----- TEXT PROVIDED -----
How can an illegal immigrant aged 15 go from absolutely nothing (not even being able to speak the language) to become 1 of the world’s greatest brain surgeons?
It’s a true story about never giving up on your dreams. A story of shear hard work, resilience, perseverance & true grit.
They’re masses of learnings here for everyone…
Alfredo Quiñones-Hinojosa family was poor & plunged further into poverty after his father lost his gas station. He was the oldest of 6 growing up in a small village outside Mexicali in Mexico.
Aged 15 Alfredo wanted to help his family & went to work illegally for an uncle at a migrant farm in America. He spent summer months weeding fields & picking produce. Returning home with enough cash to support them for the rest of the year.
He obtained a teaching license when he was 19 & had a dream of becoming a doctor. But border agents confiscated his Mexican passport after learning that he had illegally worked in the U.S.
On New Year’s Day 1987 Alfredo scaled an 18-foot barbed wire fence in pursuit of his dream. But he was caught & sent back. He waited a few hours & climbed again, succeeding.
A cousin drove him to San Diego, where he somehow got a flight to Los Angeles. Broke & unable to communicate. He slept inside the terminal & survived on leftovers. Until another cousin came to his rescue & took him to the farms in Mendota.
He worked as a migrant for 2 years. Then landed a job as a welder & cleaner with a railroad company. He nearly died when falling 18 ft into a railroad tanker & overcome by petroleum fumes.
Juggling work and studies at a community college while homeless & living in a small camper trailer with a leaky roof. Days & nights were hard & many times he woke up drenched.
Against all the odds, Aldrefo achieved fantastic grades & was encouraged to apply to the University of California at Berkeley.
He was accepted. With the help of a scholarship. He majored in psychology & wrote an honors thesis on neuroscience, which got him an invitation to Harvard Medical School.
It was whilst at Harvard Alfredo met his sweetheart, became a U.S. citizen. graduating with honors in 1999 as the class valedictorian.
-----
* PROBLEMS AND TASKS
**A)** List the schools that the text about Alfredo Quiñones-Hinojosa says he attended.
**B)** Transcribe the text about Alfredo Quiñones-Hinojosa from "He obtained a" up to and including "by petroleum fumes.".
The material below comes from a different source than the text.
----- EXTRACTED MATERIAL -----
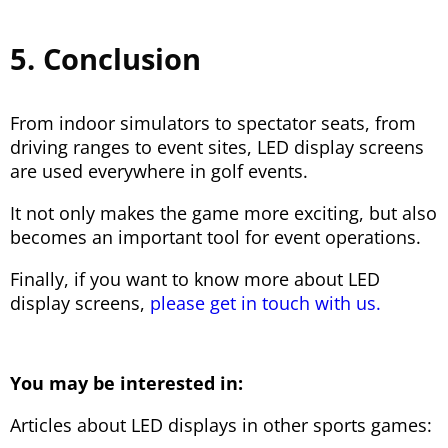
5. Conclusion
From indoor simulators to spectator seats, from
driving ranges to event sites, LED display screens
are used everywhere in golf events.
It not only makes the game more exciting, but also
becomes an important tool for event operations.
Finally, if you want to know more about LED
display screens,
please get in touch with us.
You may be interested in:
Articles about LED displays in other sports games: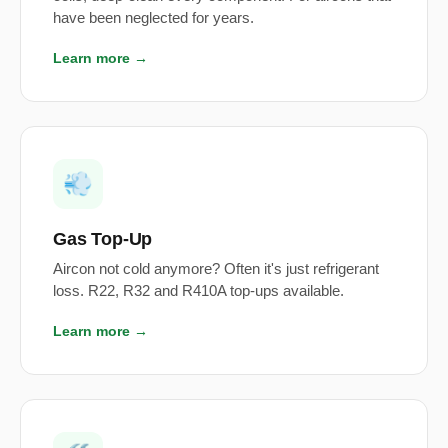
have been neglected for years.
Learn more →
💨
Gas Top-Up
Aircon not cold anymore? Often it's just refrigerant
loss. R22, R32 and R410A top-ups available.
Learn more →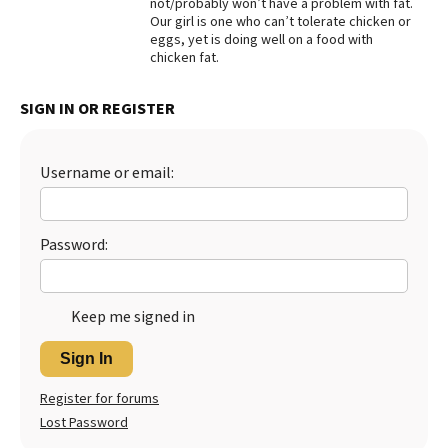
not/probably won’t have a problem with fat.
Our girl is one who can’t tolerate chicken or
Best Dry Food
More
eggs, yet is doing well on a food with
chicken fat.
Best Puppy Food
SIGN IN OR REGISTER
Username or email:
Password:
Keep me signed in
Sign In
Register for forums
Lost Password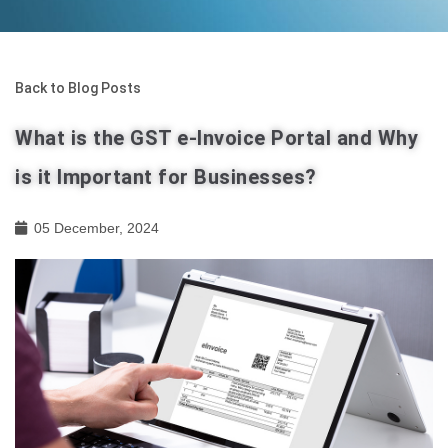
Back to Blog Posts
What is the GST e-Invoice Portal and Why
is it Important for Businesses?
05 December, 2024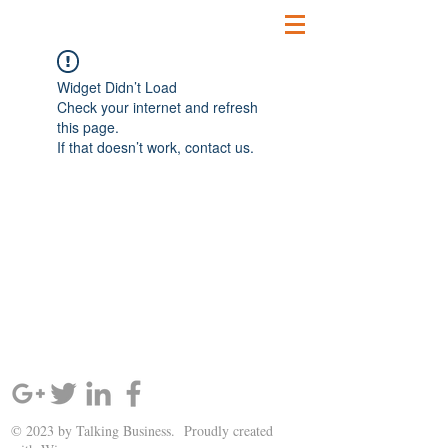
Widget Didn’t Load
Check your internet and refresh
this page.
If that doesn’t work, contact us.
SIGN UP AND STAY UPDATED!
© 2023 by Talking Business. Proudly created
-----
* RESPONSES TO THE TASKS
**A)**
- a community college
- the University of California at Berkeley
- Harvard Medical School

**B)**
He obtained a teaching license when he was 19 & had a dream of becoming a doctor. But border agents confiscated his Mexican passport after learning that he had illegally worked in the U.S.
On New Year’s Day 1987 Alfredo scaled an 18-foot barbed wire fence in pursuit of his dream. But he was caught & sent back. He waited a few hours & climbed again, succeeding.
A cousin drove him to San Diego, where he somehow got a flight to Los Angeles. Broke & unable to communicate. He slept inside the terminal & survived on leftovers. Until another cousin came to his rescue & took him to the farms in Mendota.
He worked as a migrant for 2 years. Then landed a job as a welder & cleaner with a railroad company. He nearly died when falling 18 ft into a railroad tanker & overcome by petroleum fumes.